Here's a demo!  This 262392 kiB (269 MB) Git packfile is the biggest file lying around in my CPython directory:

$ du -k .git/objects/pack/pack-0e4acf3b2d8c21849bb11d875bc14b4d62dc7ab1.pack
262392	.git/objects/pack/pack-0e4acf3b2d8c21849bb11d875bc14b4d62dc7ab1.pack


Open it for read -- adds 100 kiB, not sure why:

$ python
Python 3.7.3 (default, Apr  3 2019, 05:39:12) 
[GCC 8.3.0] on linux
Type "help", "copyright", "credits" or "license" for more information.
>>> import os, mmap
>>> os.system(f"grep ^VmRSS /proc/{os.getpid()}/status")
VmRSS:	    9968 kB
>>> fd = os.open('.git/objects/pack/pack-0e4acf3b2d8c21849bb11d875bc14b4d62dc7ab1.pack', os.O_RDONLY)
>>> os.system(f"grep ^VmRSS /proc/{os.getpid()}/status")
VmRSS:	   10068 kB


Map it into our address space -- RSS doesn't budge:

>>> m = mmap.mmap(fd, 0, prot=mmap.PROT_READ)
>>> m
<mmap.mmap object at 0x7f185b5379c0>
>>> len(m)
268684419
>>> os.system(f"grep ^VmRSS /proc/{os.getpid()}/status")
VmRSS:	   10068 kB


Cause the process to actually look at all the data (this takes about ~10s, too)...

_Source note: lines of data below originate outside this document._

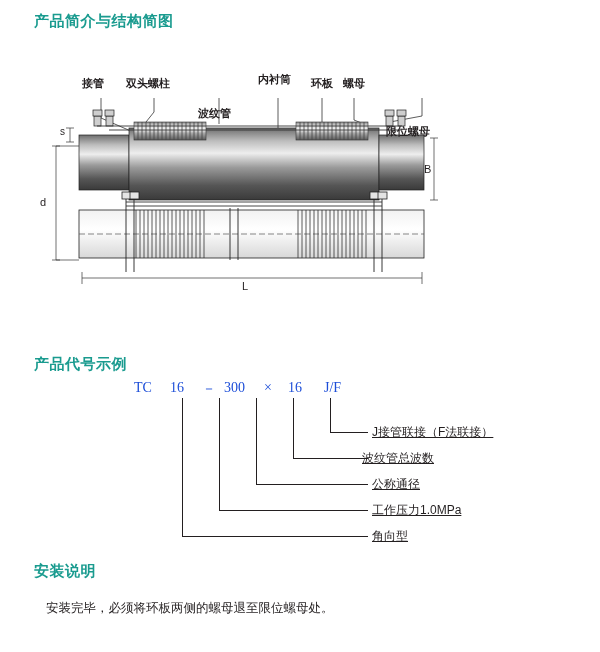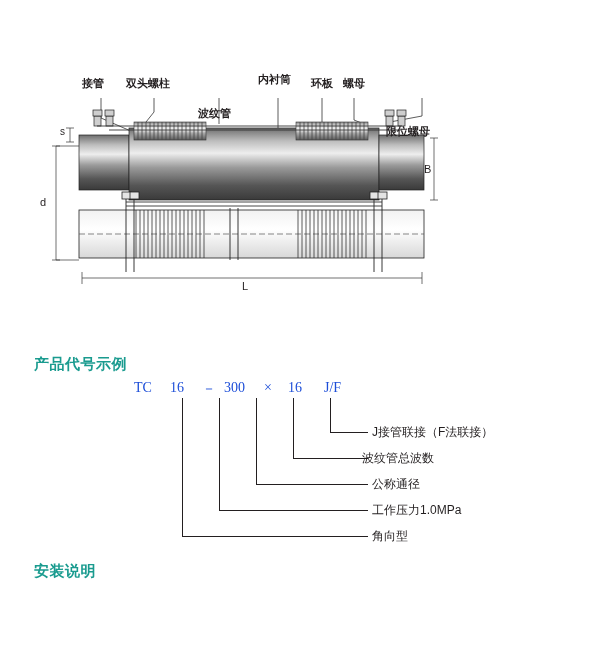--- a/index.html
+++ b/index.html
@@ -68,20 +68,21 @@
     font-family: "Liberation Serif", serif;
     font-size: 14px;
     color: #1d4ed8;
   }
   .code-desc {
     position: absolute;
     white-space: nowrap;
     font-family: "Liberation Sans", sans-serif;
     font-size: 12px;
     color: #231f20;
+    text-decoration: underline;
   }
   .vline {
     position: absolute;
     width: 1px;
     background: #231f20;
   }
   .hline {
     position: absolute;
     height: 1px;
     background: #231f20;
@@ -97,20 +98,21 @@
     line-height: 21px;
     color: #231f20;
   }
   .notes div { white-space: nowrap; }
 </style>
 </head>
 <body>
 
 <div class="page">
 
+  <div class="section-title" id="title-1">产品简介与结构简图</div>
 
   <div class="diagram">
     <svg width="530" height="230" viewBox="0 0 530 230" xmlns="http://www.w3.org/2000/svg">
       <defs>
         <linearGradient id="bodyGrad" x1="0" y1="0" x2="0" y2="1">
           <stop offset="0%" stop-color="#6e6e6e"></stop>
           <stop offset="18%" stop-color="#bdbdbd"></stop>
           <stop offset="35%" stop-color="#eeeeee"></stop>
           <stop offset="55%" stop-color="#9a9a9a"></stop>
           <stop offset="80%" stop-color="#555555"></stop>
@@ -343,15 +345,16 @@
     <div class="code-desc" style="left:338px; top:44px;">J接管联接（F法联接）</div>
     <div class="code-desc" style="left:328px; top:70px;">波纹管总波数</div>
     <div class="code-desc" style="left:338px; top:96px;">公称通径</div>
     <div class="code-desc" style="left:338px; top:122px;">工作压力1.0MPa</div>
     <div class="code-desc" style="left:338px; top:148px;">角向型</div>
   </div>
 
   <div class="section-title" id="title-3">安装说明</div>
 
   <div class="notes">
+    <div>安装完毕，必须将环板两侧的螺母退至限位螺母处。</div>
   </div>
 
 </div>
 
 </body></html>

>>> sum(len(l) for l in m)
268684419
>>> os.system(f"grep ^VmRSS /proc/{os.getpid()}/status")
VmRSS:	  271576 kB

RSS goes way up, by 261508 kiB!  Oddly slightly less (by ~1MB) than the file's size.


But wait, there's more. Drop that mapping, and RSS goes right back down (OK, keeps 8 kiB extra):

>>> del m
>>> os.system(f"grep ^VmRSS /proc/{os.getpid()}/status")
VmRSS:	   10076 kB

... and then map the exact same file again, and it's *still* down:

>>> m = mmap.mmap(fd, 0, prot=mmap.PROT_READ)
>>> os.system(f"grep ^VmRSS /proc/{os.getpid()}/status")
VmRSS:	   10076 kB

This last step is interesting because it's a certainty that the data is still physically in memory -- this is my desktop, with plenty of free RAM.  And it's even in our address space.  But because we haven't actually loaded from those addresses, it's still in memory only at the kernel's caching whim, and so apparently our process doesn't get "charged" or "blamed" for its presence there.


In the case of running an executable with a bunch of data in it, I expect that the bulk of the data (and of the code for that matter) winds up treated very much like the file contents we mmap'd in.  It's mapped but not eagerly physically loaded; so it doesn't contribute to the RSS number, nor to the genuine demand for scarce physical RAM on the machine.


That's a bit long :-), but hopefully informative.  In short, I think for us RSS should work well as a pretty faithful measure of the real memory consumption that we want to be frugal with.